(Dataset records)
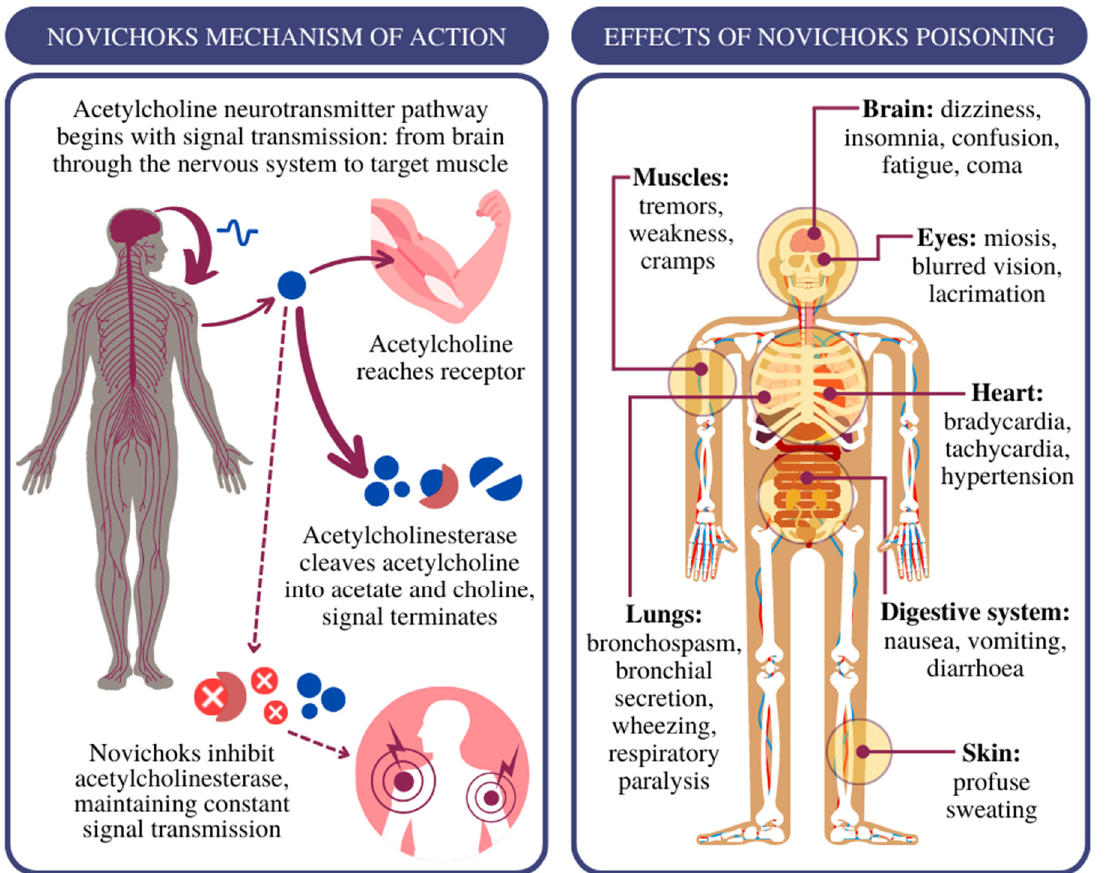
Figure 3. Left panel: the acetylcholine pathway in the cholinergic synapse and interaction with Novichok nerve agents; Right panel: effects of acute poisoning with nerve agents [7,11].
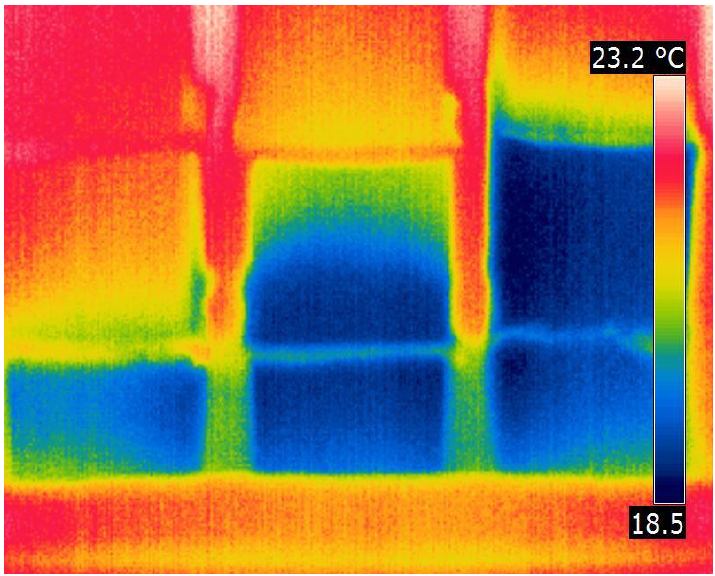
Figure A6. Thermographic report dated November 9, 2018, for Carparo (C.), Lecce stone (L.S.), and Tuff (T.).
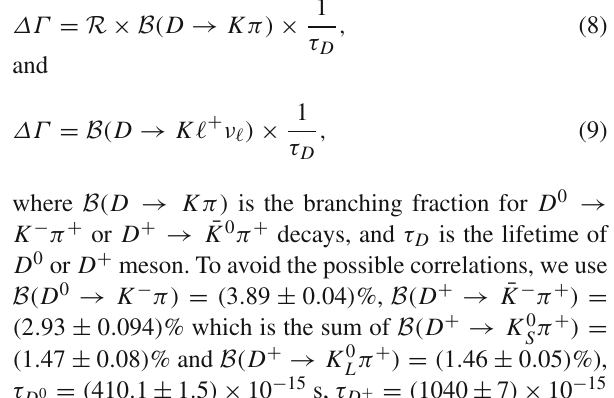
( D → K (cid:2) + ν (cid:2) ) measured at differ- 0 ( + )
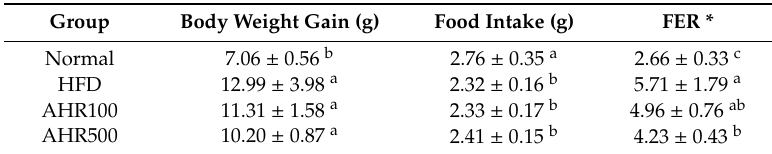
Figure 2. Effects of AHR on body weight changes and fat weight in high-fat diet (HFD)-induced obese mice. Body weight ( A ) was measured during 9 weeks. Abdominal ( B ) and epididymal ( C ) fat weights are shown. Data are expressed as mean ± SEM ( n = 6–8). Values with different letters are significantly different at p < 0.05. Table 4. Effect of AHR on body weight, food intake, and feeding efficiency ratio (FER) in HFD-induced mice.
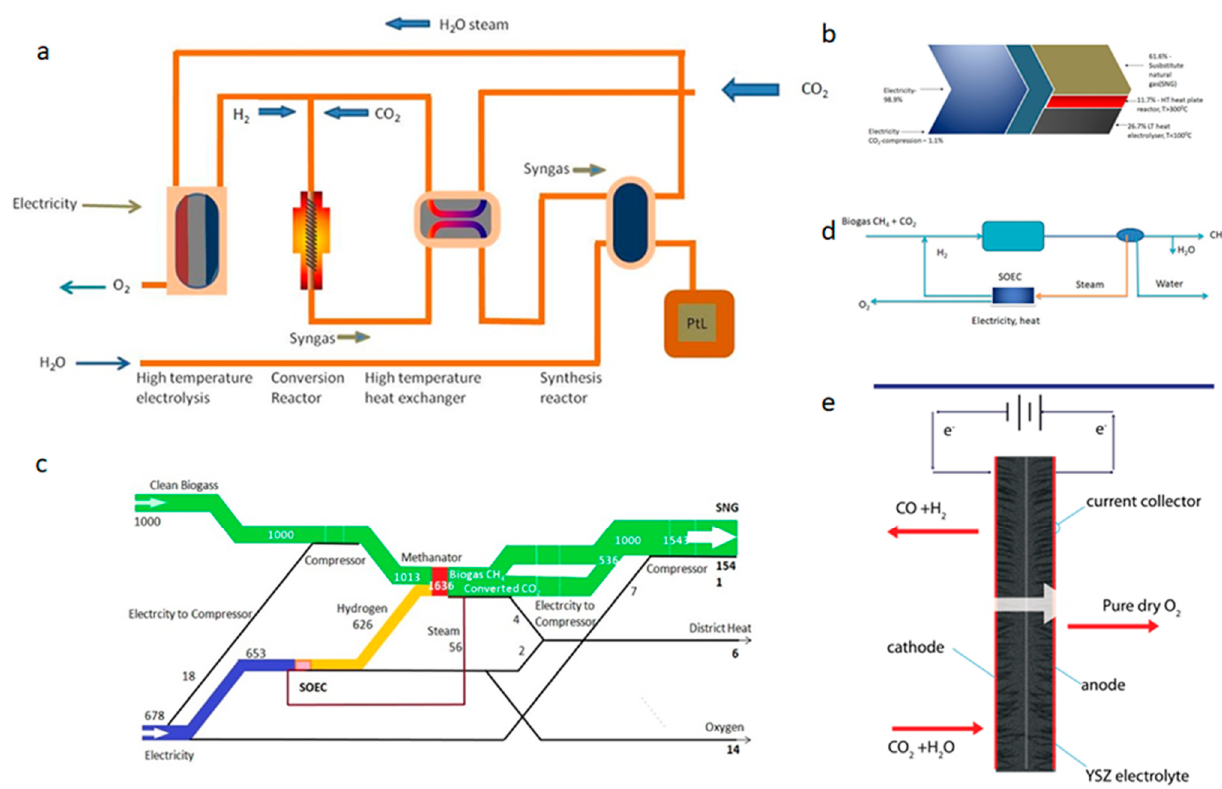
Figure 6. ( a ) Blue crude being produced by Sunfire process. ( b ) Rate of energy conversion for ETOGAS process. ( c ) SOEC and TREMP system energy. ( d ) Integral SOEC and TREMP − TM systems. ( e ) The figure is the pictorial representation of the solid oxide co-electrolyzer (SOCE) cell.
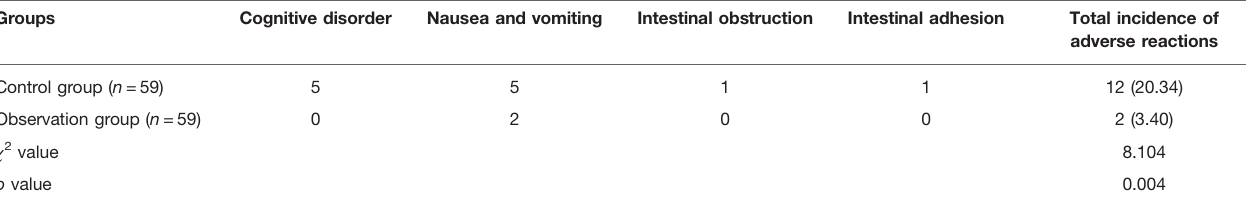
TABLE 2 | Comparison of adverse drug reactions between the two groups during treatment ( n ,%).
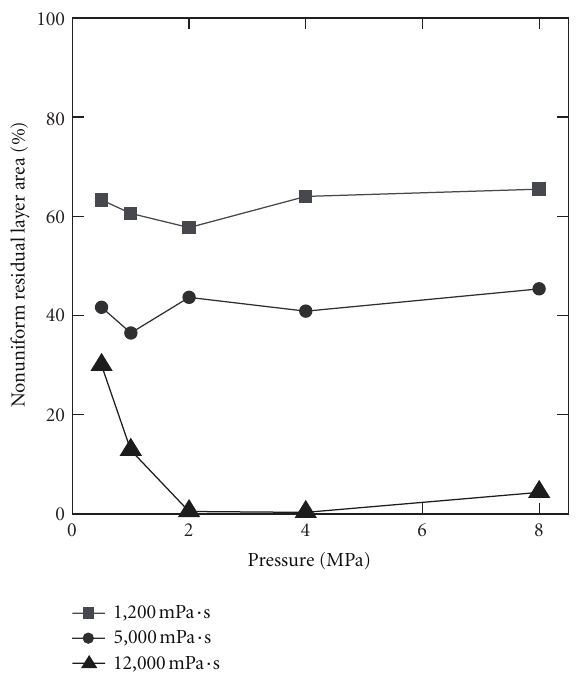
Figure 6: Relationship between nonuniformity of the residual layer and imprinting pressure: with low-viscosity resin, the fringe area did not depend on imprinting pressure; with high-viscosity resin, the fringe area was within 10% using an imprinting pressure ≥ 2MPa.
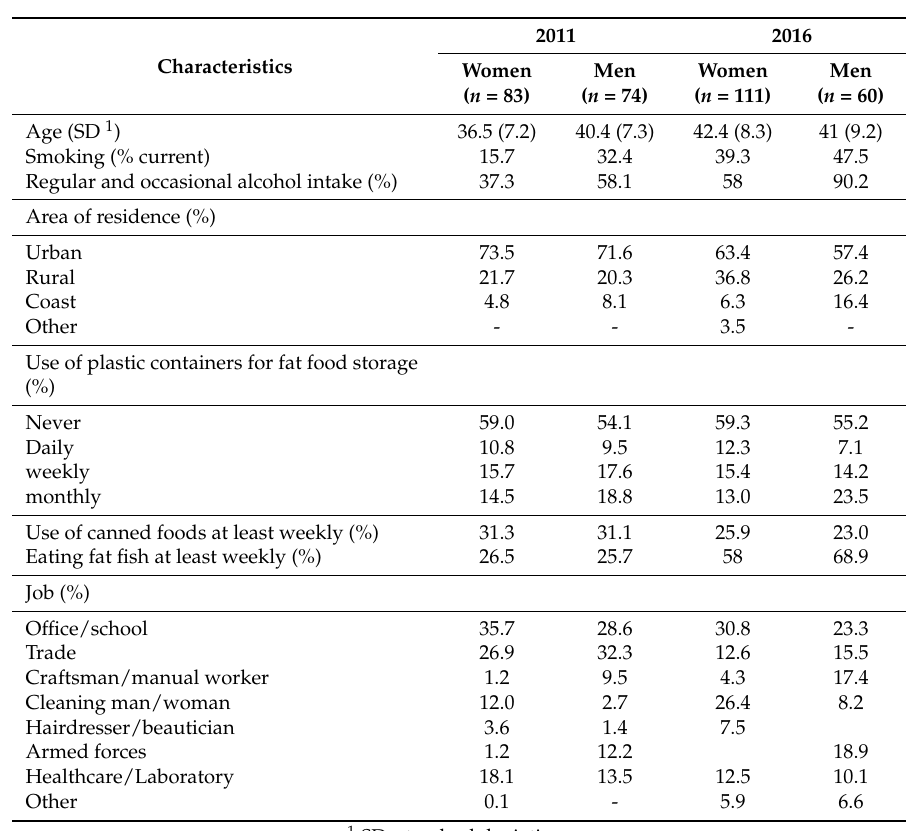
Table 3. Questionnaire results.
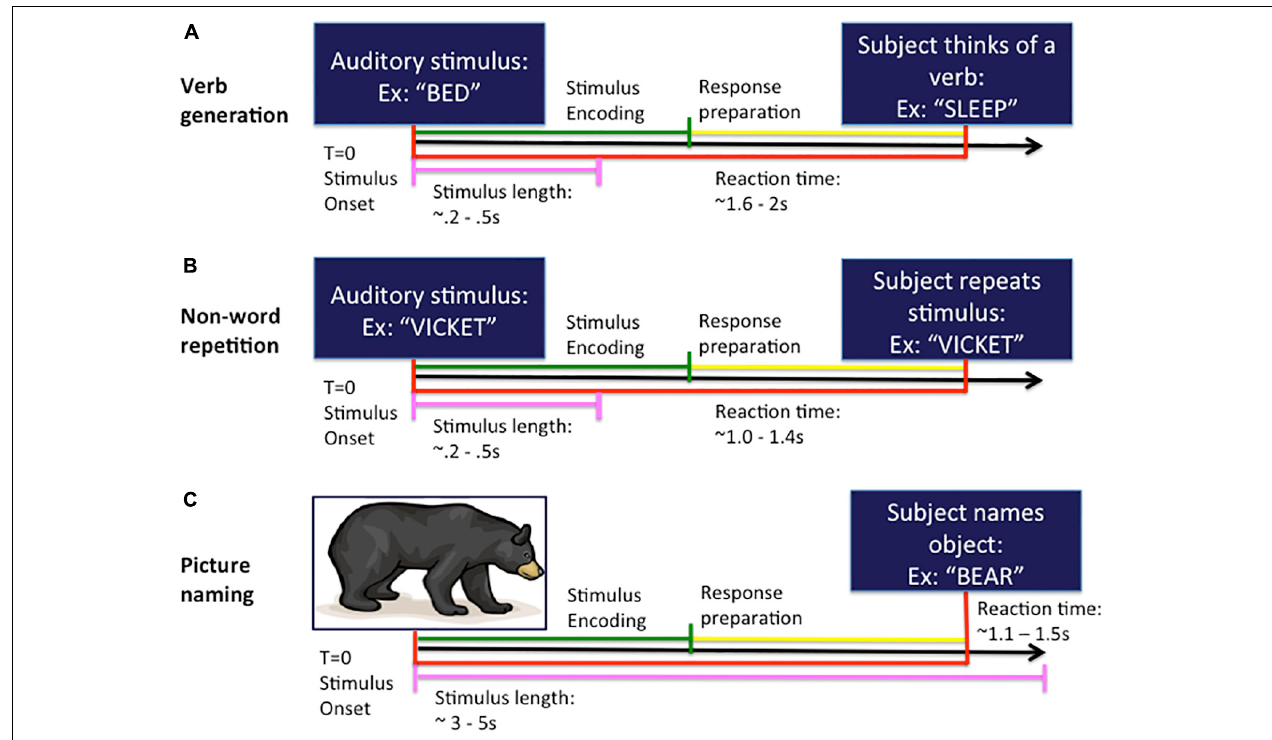
FIGURE 1 | Task design for the verb generation (A) , non-word repetition (B), and picture naming (C) tasks. In each task, the subject is presented with either an auditory (A,B) or visual (C) stimulus at the beginning of the trial (time T = 0 ms) and responds by speaking into the microphone at response onset. Trials are organized into stimulus encoding (in green) and response preparation (in yellow) windowed segments prior to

**PROBLEM STATEMENT:**
A word-for-word copy of all the data is required, minus the pictures.

**RESULT OF THIS EXERCISE:**
Figure 3. Left panel: the acetylcholine pathway in the cholinergic synapse and interaction with Novichok nerve agents; Right panel: effects of acute poisoning with nerve agents [7,11].
Figure A6. Thermographic report dated November 9, 2018, for Carparo (C.), Lecce stone (L.S.), and Tuff (T.).
( D → K (cid:2) + ν (cid:2) ) measured at differ- 0 ( + )
Figure 2. Effects of AHR on body weight changes and fat weight in high-fat diet (HFD)-induced obese mice. Body weight ( A ) was measured during 9 weeks. Abdominal ( B ) and epididymal ( C ) fat weights are shown. Data are expressed as mean ± SEM ( n = 6–8). Values with different letters are significantly different at p < 0.05. Table 4. Effect of AHR on body weight, food intake, and feeding efficiency ratio (FER) in HFD-induced mice.
Figure 6. ( a ) Blue crude being produced by Sunfire process. ( b ) Rate of energy conversion for ETOGAS process. ( c ) SOEC and TREMP system energy. ( d ) Integral SOEC and TREMP − TM systems. ( e ) The figure is the pictorial representation of the solid oxide co-electrolyzer (SOCE) cell.
TABLE 2 | Comparison of adverse drug reactions between the two groups during treatment ( n ,%).
Figure 6: Relationship between nonuniformity of the residual layer and imprinting pressure: with low-viscosity resin, the fringe area did not depend on imprinting pressure; with high-viscosity resin, the fringe area was within 10% using an imprinting pressure ≥ 2MPa.
Table 3. Questionnaire results.
FIGURE 1 | Task design for the verb generation (A) , non-word repetition (B), and picture naming (C) tasks. In each task, the subject is presented with either an auditory (A,B) or visual (C) stimulus at the beginning of the trial (time T = 0 ms) and responds by speaking into the microphone at response onset. Trials are organized into stimulus encoding (in green) and response preparation (in yellow) windowed segments prior to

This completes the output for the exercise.